While the Smoothieboard v1 is the ruler of Smoothieware’s line of mainboards, their Smoothieboard v2 may be a worthy competitor. This board aired on Kickstarter in late 2019 and is planned to be an improved version of the v1. While fans can back the project’s development on Kickstarter, the board hasn’t officially been released and is not ready to sell commercially.

So what can we expect with the successor?

To start, the board will have a dual processor unit with an ARM-Cortex M4 and M10 rather than the single M3 in the v1. The v2 processor will have four times the RAM of the v1 and will be very fast with a speed of 240 MHz. The processing unit on the v2 will also have 8 MB of flash memory, which is almost 16 times the flash memory of the v1.

The new board in its standard model will come with TMC2660 stepper motor drivers, a significant upgrade from the Allegro A5984 ones on the v1 board. Speaking of motors, the v2 board will enable 1/256 micro-stepping, which is insanely good.

Smoothieware is cutting down the number of thermistor ports for the v2 board: It will only have three rather than four. You can check out more of the differences on the Smoothieboard v2’s Kickstarter page.

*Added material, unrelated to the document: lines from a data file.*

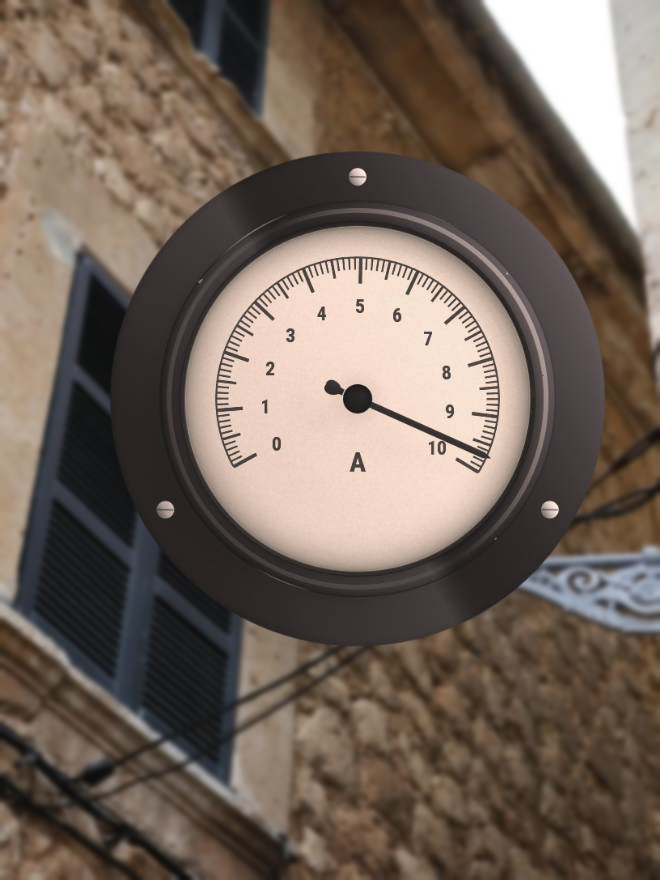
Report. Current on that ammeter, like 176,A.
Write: 9.7,A
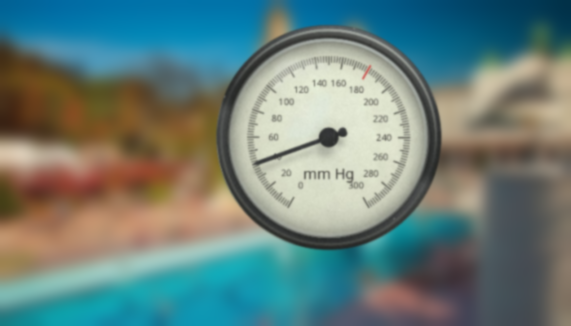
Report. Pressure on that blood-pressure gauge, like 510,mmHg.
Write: 40,mmHg
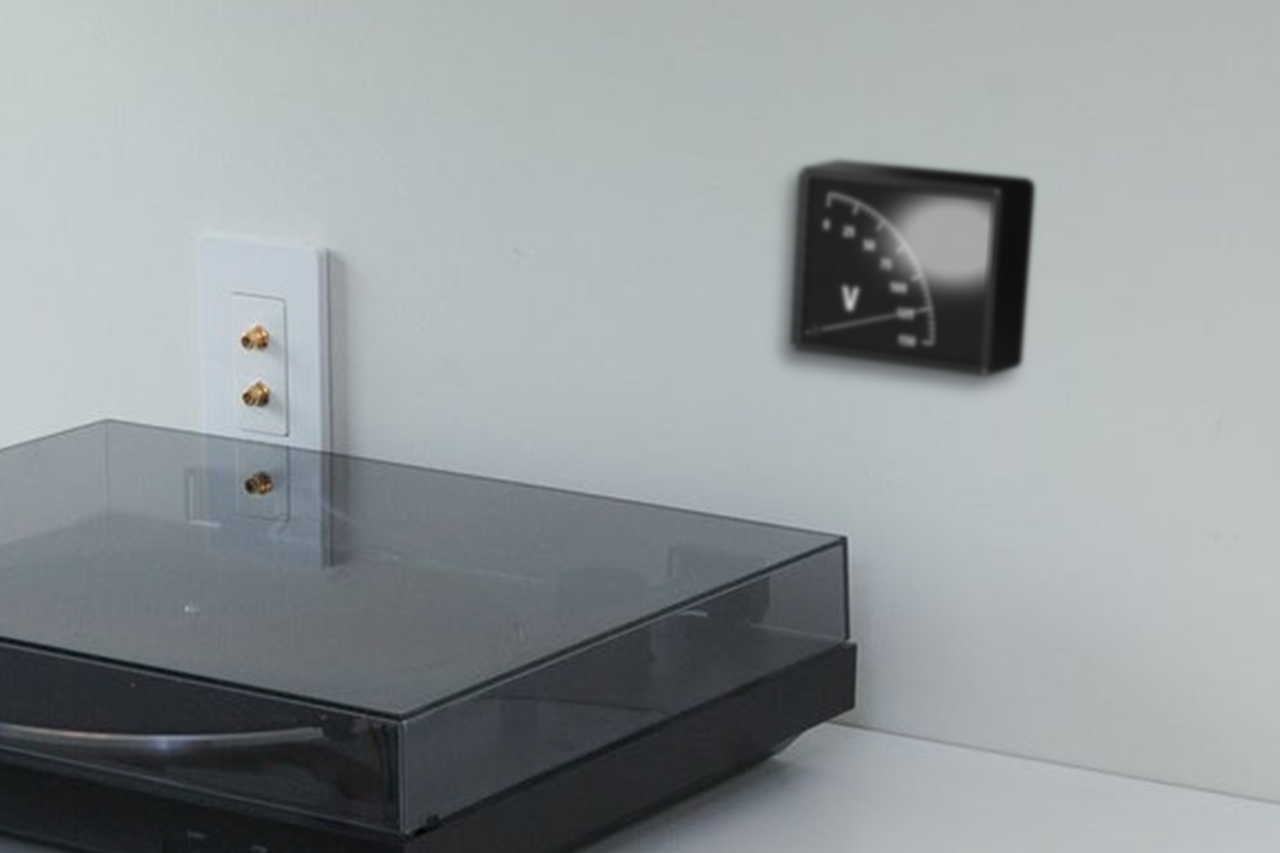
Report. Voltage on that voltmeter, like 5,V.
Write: 125,V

The Smoothieboard v1 is an excellent mainboard for 3D printers and similar machines, but there’s always room for improvement, and the v2 should be an even better version. If you plan to upgrade your mainboard for your machine, you should consider waiting for the v2 to be offered by online retailers. But if the v1’s features suit your needs, it’s likely that the v2 will cost more, so you might want to stick with the older model.